Understanding the Visuals:
- Left Panel (Input): The raw RGB field image of the wheat crop.
- Middle Panel (Ground Truth): The human-annotated mask indicating the exact location of the wheat heads (green), stems (orange), and leaves (blue).
- Right Panel (Prediction): The model's generated output. As demonstrated, the model successfully distinguishes between overlapping plant organs and effectively isolates the thin stem structures, which is traditionally a highly challenging task in agricultural computer vision.
To translate these complex agronomic models into actionable insights, I developed an interactive Tableau dashboard.
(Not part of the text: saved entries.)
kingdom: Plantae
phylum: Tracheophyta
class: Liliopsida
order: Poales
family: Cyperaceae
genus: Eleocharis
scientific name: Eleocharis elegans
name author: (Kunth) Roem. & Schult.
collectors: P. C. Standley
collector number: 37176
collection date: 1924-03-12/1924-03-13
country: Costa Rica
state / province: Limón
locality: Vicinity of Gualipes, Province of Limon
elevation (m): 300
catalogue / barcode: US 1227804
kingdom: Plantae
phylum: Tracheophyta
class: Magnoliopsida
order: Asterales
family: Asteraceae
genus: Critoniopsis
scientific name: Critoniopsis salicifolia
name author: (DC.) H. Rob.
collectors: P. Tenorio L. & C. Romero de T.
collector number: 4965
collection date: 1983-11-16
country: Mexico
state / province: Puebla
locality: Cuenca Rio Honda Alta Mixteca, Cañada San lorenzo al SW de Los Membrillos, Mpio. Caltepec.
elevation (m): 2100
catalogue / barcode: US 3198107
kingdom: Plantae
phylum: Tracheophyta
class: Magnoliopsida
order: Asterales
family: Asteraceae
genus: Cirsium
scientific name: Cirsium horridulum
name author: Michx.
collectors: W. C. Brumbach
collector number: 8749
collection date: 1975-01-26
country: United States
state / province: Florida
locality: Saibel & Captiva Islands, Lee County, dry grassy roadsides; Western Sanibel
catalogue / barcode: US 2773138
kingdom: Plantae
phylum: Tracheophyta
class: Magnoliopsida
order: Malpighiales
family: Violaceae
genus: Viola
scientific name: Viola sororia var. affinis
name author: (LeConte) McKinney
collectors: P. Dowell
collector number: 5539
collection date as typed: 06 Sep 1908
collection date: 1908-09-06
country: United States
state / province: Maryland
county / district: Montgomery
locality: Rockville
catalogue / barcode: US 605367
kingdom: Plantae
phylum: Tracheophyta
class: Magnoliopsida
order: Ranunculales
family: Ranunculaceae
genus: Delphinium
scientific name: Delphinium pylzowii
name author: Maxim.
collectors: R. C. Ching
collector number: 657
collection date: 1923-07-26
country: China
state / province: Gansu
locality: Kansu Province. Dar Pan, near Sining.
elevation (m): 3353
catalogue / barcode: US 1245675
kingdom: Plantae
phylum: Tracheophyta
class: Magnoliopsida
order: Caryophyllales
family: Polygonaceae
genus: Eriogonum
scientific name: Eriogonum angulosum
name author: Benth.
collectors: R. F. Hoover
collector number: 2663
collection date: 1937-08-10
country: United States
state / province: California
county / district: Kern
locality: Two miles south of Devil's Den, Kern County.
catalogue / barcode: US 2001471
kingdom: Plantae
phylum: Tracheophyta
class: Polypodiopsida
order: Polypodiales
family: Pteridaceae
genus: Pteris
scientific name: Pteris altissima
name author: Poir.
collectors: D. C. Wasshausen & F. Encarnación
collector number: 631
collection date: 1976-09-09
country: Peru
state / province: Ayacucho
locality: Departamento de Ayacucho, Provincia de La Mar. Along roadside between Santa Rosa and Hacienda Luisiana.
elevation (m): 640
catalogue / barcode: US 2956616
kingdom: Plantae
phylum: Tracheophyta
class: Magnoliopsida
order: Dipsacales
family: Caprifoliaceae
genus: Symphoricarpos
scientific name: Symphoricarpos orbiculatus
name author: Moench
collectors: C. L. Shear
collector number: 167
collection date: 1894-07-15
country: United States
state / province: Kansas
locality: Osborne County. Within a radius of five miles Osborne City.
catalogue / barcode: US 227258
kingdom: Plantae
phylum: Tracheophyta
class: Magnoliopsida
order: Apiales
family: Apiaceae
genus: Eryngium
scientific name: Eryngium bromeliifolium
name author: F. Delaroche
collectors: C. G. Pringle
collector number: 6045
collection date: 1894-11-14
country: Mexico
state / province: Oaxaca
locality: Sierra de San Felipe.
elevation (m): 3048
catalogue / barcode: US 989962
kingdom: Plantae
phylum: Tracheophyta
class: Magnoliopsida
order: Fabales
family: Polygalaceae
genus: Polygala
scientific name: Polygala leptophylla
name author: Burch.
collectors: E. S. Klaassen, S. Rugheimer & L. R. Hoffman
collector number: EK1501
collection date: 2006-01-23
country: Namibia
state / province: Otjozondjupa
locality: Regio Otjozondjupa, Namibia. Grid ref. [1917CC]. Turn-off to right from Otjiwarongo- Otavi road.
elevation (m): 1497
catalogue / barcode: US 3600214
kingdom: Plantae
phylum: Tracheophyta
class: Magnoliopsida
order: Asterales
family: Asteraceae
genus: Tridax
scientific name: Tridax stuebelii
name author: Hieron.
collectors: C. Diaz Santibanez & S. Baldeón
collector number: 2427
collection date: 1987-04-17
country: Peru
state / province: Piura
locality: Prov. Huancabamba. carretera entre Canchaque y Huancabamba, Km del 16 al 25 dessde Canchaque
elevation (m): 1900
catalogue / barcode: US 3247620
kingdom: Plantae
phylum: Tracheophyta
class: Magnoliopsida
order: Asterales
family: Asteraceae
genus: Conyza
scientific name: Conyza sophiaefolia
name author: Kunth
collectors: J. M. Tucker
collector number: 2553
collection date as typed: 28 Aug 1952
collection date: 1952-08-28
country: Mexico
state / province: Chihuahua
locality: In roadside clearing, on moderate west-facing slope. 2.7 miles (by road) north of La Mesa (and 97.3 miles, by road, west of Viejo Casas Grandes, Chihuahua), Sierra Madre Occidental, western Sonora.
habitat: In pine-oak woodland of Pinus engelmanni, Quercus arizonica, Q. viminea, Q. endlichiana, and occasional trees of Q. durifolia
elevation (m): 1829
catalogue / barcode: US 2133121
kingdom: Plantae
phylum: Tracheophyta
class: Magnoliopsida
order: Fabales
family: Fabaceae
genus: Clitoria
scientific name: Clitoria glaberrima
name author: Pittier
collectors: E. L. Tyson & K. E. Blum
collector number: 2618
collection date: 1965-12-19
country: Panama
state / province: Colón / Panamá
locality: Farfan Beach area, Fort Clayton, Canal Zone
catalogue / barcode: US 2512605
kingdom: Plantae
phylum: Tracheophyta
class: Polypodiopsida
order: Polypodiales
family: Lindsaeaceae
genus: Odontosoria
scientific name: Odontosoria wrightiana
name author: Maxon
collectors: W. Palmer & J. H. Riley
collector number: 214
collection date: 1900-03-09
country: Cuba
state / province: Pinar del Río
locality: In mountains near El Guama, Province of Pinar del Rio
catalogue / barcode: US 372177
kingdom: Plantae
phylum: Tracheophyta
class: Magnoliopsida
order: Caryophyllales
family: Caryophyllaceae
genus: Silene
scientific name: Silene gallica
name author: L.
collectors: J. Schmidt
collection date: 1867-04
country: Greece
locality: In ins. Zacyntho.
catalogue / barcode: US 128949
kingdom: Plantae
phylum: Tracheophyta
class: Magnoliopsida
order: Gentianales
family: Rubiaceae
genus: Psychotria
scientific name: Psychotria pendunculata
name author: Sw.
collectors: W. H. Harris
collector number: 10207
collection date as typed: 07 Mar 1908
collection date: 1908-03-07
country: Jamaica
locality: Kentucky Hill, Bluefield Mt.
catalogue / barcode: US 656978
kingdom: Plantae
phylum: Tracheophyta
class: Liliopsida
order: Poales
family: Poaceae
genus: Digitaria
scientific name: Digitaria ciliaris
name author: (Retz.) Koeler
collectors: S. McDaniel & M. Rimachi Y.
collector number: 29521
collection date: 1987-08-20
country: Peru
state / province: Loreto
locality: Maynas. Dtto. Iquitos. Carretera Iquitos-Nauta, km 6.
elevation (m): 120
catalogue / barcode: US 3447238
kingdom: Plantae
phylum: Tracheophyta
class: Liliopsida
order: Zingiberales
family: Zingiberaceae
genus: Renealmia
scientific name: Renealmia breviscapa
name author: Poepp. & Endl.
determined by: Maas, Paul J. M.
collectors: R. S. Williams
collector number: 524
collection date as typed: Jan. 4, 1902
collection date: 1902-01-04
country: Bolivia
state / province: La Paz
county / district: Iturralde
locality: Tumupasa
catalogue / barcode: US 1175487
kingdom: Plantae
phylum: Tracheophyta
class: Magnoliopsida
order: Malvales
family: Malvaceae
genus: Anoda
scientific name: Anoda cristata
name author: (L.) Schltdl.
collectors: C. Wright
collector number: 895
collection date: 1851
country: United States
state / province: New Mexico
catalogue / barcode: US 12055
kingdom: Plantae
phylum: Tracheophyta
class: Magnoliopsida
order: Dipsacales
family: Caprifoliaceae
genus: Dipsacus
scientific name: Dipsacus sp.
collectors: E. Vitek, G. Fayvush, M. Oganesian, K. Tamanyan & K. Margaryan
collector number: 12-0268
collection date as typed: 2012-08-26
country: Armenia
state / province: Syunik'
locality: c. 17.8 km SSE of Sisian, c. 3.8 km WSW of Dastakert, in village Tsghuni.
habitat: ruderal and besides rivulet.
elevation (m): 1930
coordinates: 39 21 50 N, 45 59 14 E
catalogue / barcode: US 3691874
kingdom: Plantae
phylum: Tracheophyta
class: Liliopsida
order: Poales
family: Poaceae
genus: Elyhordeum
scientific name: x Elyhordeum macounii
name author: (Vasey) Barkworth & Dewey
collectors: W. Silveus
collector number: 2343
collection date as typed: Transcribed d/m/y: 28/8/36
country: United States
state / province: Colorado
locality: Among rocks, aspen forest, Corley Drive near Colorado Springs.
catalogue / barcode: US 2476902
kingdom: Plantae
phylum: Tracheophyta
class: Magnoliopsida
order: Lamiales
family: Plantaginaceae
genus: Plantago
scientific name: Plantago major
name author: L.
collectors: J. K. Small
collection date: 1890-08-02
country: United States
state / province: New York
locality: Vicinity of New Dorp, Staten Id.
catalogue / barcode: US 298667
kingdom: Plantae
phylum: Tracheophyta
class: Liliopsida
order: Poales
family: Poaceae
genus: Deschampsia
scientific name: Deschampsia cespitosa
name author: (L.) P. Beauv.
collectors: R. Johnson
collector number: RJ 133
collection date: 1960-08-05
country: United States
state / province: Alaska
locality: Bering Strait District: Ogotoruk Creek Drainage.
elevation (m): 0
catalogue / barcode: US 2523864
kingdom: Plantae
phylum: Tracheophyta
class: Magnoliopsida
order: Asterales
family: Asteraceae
The dashboard allows stakeholders to explore yield predictions alongside environmental factors and cultivar performance visually.
Below is a walkthrough of the interactive features, including regional yield filtering and cultivar performance analysis:
This project utilizes high-fidelity agricultural and meteorological datasets under institutional and open-data agreements:
- Yield Data: Sourced from the National Variety Trials (NVT), providing plot-level harvest metrics across diverse Australian growing regions.
- Weather Data: Climate records, including solar radiation and evapotranspiration, were provided by the SILO database (Scientific Information for Land Owners), managed by the Queensland Government.
- Privacy & Ethics: All data processing was conducted in compliance with UQ data governance policies. Sensitive datasets were processed locally or via the Rangpur HPC cluster to ensure secure data handling and privacy.